• [Problem description]: Apart from the images, reproduce all of the data word for word.

• [Data for review]:
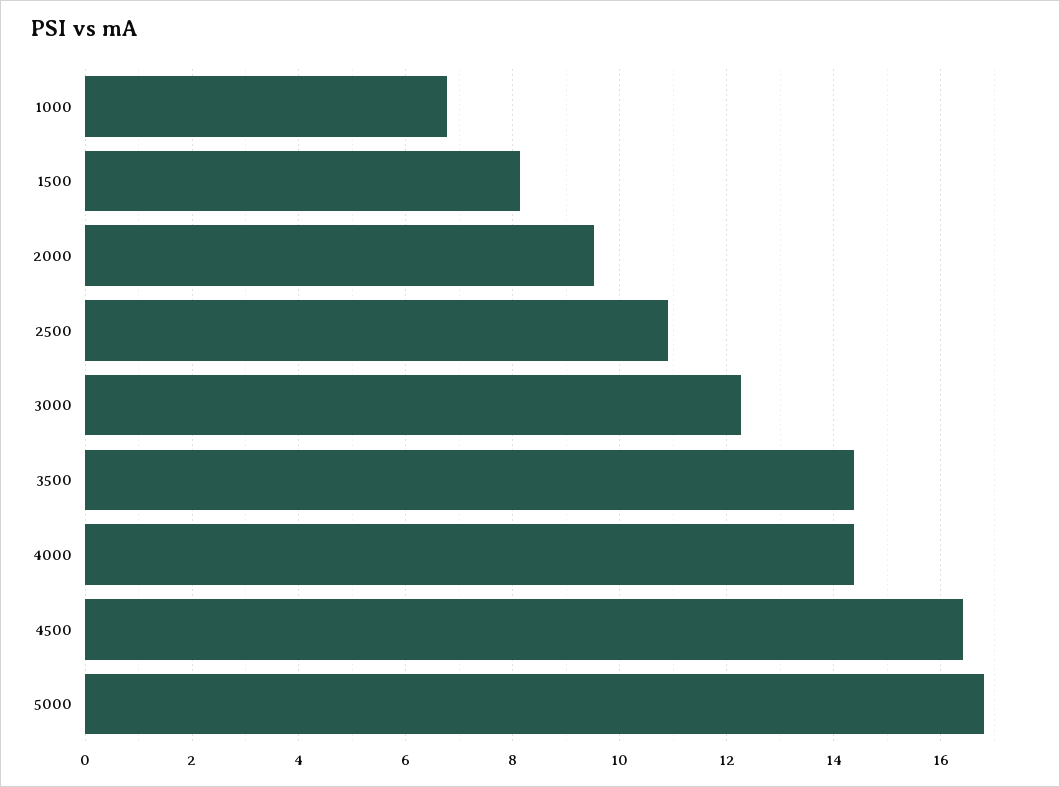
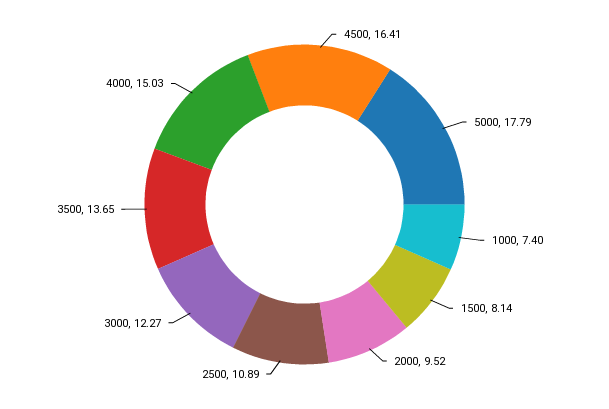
  {
-   "1000": 6.8,
+   "1000": 7.4,
    "1500": 8.14,
    "2000": 9.52,
    "2500": 10.89,
    "3000": 12.27,
-   "3500": 14.4,
+   "3500": 13.65,
-   "4000": 14.4,
+   "4000": 15.03,
    "4500": 16.41,
-   "5000": 16.8
+   "5000": 17.79
  }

• [Exercise output]:
  {
-   "1000": 6.8,
+   "1000": 7.4,
    "1500": 8.14,
    "2000": 9.52,
    "2500": 10.89,
    "3000": 12.27,
-   "3500": 14.4,
+   "3500": 13.65,
-   "4000": 14.4,
+   "4000": 15.03,
    "4500": 16.41,
-   "5000": 16.8
+   "5000": 17.79
  }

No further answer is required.